(Chart comprehension data)

>>>>>

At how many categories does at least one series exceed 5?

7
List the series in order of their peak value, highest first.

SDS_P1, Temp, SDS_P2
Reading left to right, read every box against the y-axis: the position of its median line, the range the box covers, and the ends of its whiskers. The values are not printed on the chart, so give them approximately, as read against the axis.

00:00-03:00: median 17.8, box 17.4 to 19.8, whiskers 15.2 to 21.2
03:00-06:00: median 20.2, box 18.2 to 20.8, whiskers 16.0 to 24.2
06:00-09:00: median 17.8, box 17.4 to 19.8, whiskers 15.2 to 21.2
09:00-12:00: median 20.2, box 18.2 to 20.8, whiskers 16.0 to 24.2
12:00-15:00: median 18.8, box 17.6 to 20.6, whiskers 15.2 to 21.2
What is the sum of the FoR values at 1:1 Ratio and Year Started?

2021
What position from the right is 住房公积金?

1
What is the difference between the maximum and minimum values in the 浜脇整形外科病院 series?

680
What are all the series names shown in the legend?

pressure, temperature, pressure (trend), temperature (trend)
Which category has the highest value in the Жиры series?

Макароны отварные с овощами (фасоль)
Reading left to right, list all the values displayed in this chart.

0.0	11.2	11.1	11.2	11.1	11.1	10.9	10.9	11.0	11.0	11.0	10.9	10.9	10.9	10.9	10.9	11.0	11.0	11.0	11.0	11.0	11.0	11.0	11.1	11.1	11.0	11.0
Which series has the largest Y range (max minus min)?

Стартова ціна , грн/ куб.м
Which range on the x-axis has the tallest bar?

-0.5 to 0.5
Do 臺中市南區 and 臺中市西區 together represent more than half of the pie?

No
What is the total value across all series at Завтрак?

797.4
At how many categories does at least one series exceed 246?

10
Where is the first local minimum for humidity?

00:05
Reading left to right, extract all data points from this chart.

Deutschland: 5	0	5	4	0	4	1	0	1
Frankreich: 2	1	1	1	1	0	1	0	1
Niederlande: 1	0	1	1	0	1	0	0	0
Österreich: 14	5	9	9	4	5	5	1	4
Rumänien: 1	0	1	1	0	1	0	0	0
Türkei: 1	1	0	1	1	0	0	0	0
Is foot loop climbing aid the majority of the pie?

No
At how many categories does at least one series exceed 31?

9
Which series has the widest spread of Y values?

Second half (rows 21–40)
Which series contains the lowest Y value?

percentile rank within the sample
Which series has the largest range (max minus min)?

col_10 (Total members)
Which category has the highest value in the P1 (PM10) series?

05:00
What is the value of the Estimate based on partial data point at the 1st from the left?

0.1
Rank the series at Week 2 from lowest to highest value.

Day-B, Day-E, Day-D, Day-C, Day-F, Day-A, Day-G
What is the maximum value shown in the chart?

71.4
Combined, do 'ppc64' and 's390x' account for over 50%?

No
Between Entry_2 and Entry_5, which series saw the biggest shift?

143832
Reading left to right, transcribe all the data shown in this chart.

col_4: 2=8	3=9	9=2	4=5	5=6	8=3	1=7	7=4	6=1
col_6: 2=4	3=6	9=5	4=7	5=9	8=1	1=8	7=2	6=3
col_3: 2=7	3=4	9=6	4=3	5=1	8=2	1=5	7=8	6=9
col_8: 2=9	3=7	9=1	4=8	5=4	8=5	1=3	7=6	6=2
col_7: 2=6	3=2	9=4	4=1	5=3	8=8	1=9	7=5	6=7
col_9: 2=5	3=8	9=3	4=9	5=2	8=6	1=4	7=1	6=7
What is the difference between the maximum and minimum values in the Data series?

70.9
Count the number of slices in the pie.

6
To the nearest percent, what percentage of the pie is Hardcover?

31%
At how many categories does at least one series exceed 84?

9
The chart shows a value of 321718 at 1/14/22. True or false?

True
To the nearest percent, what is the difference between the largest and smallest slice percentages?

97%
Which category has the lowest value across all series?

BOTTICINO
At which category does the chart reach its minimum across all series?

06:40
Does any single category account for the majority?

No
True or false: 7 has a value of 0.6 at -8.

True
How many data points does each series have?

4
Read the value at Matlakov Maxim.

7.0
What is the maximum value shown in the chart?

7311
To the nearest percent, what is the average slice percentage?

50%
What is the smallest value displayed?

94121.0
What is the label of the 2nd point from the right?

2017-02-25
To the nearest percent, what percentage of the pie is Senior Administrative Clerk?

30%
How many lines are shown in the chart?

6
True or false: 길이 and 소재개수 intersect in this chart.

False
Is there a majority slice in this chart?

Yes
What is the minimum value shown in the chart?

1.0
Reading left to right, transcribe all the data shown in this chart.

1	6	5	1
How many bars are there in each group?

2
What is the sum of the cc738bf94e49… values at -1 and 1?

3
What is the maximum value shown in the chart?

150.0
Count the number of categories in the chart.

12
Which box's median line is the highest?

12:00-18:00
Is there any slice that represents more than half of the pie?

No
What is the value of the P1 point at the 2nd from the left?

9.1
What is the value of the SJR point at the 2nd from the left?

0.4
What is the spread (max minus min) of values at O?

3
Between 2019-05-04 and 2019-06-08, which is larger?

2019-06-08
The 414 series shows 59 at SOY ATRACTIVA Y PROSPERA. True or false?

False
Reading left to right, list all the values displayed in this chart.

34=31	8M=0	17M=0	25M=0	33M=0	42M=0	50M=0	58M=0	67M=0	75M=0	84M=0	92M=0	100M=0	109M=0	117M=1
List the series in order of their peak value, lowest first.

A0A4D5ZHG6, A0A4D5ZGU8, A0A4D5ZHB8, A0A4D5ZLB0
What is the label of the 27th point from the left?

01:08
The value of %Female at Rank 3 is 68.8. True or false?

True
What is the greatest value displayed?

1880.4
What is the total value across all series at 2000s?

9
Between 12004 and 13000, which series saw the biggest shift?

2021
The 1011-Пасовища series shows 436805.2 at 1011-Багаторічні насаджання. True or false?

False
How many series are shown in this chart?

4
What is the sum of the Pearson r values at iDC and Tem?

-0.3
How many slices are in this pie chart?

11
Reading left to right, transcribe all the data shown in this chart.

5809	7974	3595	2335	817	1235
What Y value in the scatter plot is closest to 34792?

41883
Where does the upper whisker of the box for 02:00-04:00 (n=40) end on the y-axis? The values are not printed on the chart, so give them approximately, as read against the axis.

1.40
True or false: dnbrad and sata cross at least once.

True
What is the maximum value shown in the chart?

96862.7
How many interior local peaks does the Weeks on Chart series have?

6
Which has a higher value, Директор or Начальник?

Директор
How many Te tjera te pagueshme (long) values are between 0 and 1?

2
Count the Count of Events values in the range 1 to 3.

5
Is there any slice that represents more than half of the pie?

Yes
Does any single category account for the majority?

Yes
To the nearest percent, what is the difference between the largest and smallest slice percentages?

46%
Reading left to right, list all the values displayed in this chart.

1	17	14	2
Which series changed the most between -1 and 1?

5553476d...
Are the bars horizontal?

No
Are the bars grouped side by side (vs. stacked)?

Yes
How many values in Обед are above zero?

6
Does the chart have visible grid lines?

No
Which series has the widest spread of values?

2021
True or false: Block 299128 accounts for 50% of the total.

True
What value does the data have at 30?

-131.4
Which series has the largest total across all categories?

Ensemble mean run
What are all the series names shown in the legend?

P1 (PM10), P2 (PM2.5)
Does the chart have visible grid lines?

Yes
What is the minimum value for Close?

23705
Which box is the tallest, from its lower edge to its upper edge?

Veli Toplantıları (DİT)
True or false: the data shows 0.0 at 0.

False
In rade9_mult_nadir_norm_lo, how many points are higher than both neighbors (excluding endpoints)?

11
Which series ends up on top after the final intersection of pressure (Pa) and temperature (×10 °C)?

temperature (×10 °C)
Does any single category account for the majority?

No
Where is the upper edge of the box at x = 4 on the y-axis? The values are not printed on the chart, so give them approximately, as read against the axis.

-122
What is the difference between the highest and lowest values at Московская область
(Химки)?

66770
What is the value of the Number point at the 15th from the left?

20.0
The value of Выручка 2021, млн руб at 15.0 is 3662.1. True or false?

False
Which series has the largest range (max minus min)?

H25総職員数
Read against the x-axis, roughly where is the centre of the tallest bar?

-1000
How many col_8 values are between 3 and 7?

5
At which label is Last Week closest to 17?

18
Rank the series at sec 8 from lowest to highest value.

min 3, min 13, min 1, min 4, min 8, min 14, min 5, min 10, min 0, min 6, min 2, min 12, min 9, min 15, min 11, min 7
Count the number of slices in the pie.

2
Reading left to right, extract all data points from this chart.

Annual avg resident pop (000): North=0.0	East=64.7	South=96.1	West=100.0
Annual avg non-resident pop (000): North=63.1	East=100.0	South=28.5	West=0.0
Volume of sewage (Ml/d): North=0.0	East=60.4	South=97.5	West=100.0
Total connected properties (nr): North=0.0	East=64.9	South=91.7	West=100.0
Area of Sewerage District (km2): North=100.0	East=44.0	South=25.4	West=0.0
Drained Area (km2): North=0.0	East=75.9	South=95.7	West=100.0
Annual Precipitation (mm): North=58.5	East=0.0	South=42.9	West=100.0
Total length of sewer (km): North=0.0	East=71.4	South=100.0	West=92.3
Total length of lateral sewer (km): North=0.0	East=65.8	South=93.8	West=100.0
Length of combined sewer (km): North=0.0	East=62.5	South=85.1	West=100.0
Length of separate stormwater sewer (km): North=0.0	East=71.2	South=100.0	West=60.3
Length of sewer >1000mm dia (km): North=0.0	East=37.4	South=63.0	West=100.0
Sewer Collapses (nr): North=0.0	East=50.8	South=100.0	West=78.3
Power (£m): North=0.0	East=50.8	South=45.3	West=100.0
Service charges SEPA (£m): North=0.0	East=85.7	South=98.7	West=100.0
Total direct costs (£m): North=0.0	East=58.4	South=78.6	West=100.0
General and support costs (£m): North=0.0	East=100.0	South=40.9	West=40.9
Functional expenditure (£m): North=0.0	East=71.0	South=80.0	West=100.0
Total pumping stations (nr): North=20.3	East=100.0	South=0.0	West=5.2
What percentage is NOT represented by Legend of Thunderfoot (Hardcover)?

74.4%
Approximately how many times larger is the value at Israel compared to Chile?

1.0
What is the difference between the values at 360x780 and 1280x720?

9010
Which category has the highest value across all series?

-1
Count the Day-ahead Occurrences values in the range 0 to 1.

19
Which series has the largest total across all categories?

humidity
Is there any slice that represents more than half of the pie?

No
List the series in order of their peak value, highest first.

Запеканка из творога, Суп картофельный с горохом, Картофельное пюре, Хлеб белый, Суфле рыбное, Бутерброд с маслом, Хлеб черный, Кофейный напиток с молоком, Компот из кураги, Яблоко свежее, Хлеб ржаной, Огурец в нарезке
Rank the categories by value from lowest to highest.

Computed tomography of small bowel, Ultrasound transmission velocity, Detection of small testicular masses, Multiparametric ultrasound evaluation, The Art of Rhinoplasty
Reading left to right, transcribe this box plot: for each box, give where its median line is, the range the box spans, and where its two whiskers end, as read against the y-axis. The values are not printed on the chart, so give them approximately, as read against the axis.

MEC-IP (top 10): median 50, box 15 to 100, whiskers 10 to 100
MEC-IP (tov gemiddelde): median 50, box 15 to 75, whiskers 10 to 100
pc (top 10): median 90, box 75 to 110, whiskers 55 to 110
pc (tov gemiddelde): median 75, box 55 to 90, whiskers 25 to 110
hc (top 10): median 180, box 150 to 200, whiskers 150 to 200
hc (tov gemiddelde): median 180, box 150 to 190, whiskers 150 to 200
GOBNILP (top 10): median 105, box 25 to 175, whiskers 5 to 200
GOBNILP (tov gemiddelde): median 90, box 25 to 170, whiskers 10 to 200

<<<<<

Pick out every line above that contains the word "least", and copy each one.

At how many categories does at least one series exceed 5?
At how many categories does at least one series exceed 246?
At how many categories does at least one series exceed 31?
At how many categories does at least one series exceed 84?
True or false: dnbrad and sata cross at least once.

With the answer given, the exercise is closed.